Bloody bore

October 17, 2014 05:16 pm | Updated May 23, 2016 07:33 pm IST

A scene from the movie

A scene from the movie

DRACULA UNTOLD

Genre : Fantasy/ Action

Director : Gary Shore

Cast: Luke Evans, Sarah Gadon, Dominic Cooper

Rewriting a myth is in fashion, rediscovering the flawed characters has become a fad and in this scenario, Count Dracula was waiting to be taken back to the drawing board but what director Gary Shore and his team of writers have come up with makes one feel that the monster should have been left untouched. In an effort to humanise Dracula, they have robbed him of his characteristic bloody charm, reducing him to an anaemic figure angling for greatness. He is more interested in chewing the scenery than the neckline of his enemies.

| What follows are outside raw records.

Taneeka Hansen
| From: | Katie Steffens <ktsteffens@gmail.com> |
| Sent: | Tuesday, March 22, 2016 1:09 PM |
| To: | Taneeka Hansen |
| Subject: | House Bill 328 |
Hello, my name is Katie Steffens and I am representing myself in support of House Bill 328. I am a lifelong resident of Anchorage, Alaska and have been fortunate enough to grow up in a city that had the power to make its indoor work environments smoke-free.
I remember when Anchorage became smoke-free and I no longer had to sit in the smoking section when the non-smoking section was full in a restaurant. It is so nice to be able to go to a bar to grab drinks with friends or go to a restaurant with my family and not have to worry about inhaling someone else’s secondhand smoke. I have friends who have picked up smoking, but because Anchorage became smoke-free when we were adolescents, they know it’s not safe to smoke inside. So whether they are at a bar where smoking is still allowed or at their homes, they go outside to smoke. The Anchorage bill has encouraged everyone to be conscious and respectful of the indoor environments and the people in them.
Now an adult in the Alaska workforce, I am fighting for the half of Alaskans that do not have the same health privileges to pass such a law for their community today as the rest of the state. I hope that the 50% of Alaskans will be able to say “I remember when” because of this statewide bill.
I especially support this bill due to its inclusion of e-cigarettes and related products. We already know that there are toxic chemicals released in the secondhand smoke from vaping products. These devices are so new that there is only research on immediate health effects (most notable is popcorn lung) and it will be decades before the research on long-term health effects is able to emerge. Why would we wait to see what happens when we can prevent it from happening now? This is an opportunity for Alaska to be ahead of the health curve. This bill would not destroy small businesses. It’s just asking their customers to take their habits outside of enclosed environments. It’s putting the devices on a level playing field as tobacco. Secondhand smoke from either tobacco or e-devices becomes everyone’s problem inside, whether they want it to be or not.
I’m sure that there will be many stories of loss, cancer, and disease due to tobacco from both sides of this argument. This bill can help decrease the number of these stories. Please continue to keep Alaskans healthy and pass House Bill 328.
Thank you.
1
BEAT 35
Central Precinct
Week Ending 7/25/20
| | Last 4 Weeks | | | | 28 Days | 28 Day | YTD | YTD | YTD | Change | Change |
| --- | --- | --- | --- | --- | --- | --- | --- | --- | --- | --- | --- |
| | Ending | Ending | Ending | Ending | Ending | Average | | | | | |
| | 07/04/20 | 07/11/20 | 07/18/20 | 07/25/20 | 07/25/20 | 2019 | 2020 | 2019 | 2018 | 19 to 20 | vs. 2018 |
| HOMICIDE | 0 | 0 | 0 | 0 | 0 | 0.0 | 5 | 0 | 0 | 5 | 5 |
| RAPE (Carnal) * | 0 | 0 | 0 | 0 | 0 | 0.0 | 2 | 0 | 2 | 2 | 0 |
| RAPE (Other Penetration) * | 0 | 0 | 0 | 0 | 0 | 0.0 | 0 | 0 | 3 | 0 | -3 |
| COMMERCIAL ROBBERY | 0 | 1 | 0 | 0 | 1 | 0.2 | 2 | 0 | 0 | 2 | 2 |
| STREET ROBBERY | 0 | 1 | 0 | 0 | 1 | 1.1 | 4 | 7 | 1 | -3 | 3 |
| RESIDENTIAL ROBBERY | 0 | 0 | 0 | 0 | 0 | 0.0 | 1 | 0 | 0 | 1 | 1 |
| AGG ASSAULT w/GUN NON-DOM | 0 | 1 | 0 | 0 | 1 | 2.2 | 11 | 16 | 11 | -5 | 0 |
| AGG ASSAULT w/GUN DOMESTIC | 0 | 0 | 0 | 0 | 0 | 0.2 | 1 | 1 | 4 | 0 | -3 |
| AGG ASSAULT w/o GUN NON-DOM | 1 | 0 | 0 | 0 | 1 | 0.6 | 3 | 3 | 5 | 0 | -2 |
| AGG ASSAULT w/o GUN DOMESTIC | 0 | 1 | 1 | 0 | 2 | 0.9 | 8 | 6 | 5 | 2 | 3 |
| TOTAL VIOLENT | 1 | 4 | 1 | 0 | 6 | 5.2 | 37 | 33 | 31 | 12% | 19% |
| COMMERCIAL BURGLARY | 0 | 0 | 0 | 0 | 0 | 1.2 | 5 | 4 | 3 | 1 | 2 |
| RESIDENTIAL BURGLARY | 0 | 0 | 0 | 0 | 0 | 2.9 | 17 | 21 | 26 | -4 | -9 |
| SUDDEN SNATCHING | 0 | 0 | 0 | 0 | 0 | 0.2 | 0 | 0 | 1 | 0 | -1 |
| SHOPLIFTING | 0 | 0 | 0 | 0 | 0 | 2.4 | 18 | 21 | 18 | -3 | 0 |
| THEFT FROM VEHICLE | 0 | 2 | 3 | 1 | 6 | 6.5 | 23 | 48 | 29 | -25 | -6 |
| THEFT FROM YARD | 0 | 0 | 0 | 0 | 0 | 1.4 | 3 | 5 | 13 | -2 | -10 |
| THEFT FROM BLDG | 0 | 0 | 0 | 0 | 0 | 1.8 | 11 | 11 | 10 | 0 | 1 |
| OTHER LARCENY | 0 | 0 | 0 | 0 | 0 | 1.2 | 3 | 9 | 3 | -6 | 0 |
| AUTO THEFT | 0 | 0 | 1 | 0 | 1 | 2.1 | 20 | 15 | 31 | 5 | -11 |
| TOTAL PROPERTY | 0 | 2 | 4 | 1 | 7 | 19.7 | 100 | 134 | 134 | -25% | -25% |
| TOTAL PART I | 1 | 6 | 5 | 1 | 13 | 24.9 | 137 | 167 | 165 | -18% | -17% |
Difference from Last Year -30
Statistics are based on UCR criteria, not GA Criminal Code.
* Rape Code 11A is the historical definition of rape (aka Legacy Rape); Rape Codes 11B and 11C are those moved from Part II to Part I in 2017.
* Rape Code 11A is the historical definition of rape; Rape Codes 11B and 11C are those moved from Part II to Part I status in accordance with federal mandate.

A family man, Lord Vlad/ Dracula (Luke Evans), rules Transylvania with compassion. When the Turkish Sultan (Dominic Cooper) comes calling in search of children to recruit in his army, Vlad resists. He doesn’t have a force, so he decides to sacrifice his own child. When this doesn’t prove enough, he takes on the curse of cave vampire. You don’t expect so much nobility from a character notorious for its activities in the folklore.

And the way it is presented, makes him a generic soldier who could take on a huge army single-handedly. Shore takes the blood out of the staple action sequences. And Vlad’s soul searching moral dilemmas and the gloom that he generates through production design in Ireland fail to generate any real emotional upsurge. Evans looks the part but all he gets to do is making faces to a camera strategically positioned to capture his mobile dentures. But without the bite, this fantasy is reduced to an exercise in futility.